TASK STATEMENT: Copy the lines from the one containing "genus: Prunus" through the end of the records, changing "scientific name" to "binomial name" and leaving everything else as it is.

>> start LISTED RECORDS

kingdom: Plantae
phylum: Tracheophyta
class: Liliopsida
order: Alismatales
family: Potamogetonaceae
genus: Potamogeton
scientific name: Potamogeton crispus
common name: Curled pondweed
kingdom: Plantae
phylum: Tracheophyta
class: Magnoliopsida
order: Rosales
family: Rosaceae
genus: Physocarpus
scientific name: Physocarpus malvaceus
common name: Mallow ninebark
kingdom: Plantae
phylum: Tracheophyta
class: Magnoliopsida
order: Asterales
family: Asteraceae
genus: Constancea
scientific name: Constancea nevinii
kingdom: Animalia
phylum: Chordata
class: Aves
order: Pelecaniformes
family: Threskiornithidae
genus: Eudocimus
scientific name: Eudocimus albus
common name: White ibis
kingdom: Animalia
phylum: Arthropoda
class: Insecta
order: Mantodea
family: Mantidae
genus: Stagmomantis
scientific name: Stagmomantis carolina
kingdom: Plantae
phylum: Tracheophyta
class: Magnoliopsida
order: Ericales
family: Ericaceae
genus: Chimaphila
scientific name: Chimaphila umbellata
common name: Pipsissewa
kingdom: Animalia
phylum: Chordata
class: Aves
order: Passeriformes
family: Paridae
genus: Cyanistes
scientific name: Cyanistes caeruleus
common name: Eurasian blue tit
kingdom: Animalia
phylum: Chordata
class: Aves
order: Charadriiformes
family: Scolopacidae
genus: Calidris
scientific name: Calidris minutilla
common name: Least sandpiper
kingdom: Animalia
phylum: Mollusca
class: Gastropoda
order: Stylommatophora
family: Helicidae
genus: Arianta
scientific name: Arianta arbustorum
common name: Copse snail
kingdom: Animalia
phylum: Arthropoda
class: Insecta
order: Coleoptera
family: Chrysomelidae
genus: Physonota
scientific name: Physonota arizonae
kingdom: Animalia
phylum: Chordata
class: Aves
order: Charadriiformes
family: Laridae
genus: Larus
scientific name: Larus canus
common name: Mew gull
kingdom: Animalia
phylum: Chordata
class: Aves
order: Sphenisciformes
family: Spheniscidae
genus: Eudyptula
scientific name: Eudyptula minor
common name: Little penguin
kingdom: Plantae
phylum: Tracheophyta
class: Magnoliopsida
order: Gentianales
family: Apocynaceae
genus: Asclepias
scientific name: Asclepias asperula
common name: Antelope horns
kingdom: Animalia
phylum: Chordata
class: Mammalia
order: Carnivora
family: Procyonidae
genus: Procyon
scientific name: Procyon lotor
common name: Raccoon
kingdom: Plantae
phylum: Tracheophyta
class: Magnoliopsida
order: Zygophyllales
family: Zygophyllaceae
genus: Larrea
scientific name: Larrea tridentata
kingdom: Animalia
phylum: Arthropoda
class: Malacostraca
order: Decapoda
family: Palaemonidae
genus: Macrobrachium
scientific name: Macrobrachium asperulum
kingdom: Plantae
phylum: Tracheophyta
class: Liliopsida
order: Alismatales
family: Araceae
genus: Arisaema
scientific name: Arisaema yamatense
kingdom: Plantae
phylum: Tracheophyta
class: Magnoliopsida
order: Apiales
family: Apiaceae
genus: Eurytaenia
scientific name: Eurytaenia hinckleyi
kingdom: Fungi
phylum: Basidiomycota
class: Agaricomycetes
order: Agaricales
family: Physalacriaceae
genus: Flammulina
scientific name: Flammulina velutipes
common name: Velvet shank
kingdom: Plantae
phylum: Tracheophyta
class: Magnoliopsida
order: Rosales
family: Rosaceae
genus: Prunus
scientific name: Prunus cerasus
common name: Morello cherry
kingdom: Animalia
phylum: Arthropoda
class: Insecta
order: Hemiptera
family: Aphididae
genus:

>> end LISTED RECORDS

TASK RESPONSE:
genus: Prunus
binomial name: Prunus cerasus
common name: Morello cherry
kingdom: Animalia
phylum: Arthropoda
class: Insecta
order: Hemiptera
family: Aphididae
genus:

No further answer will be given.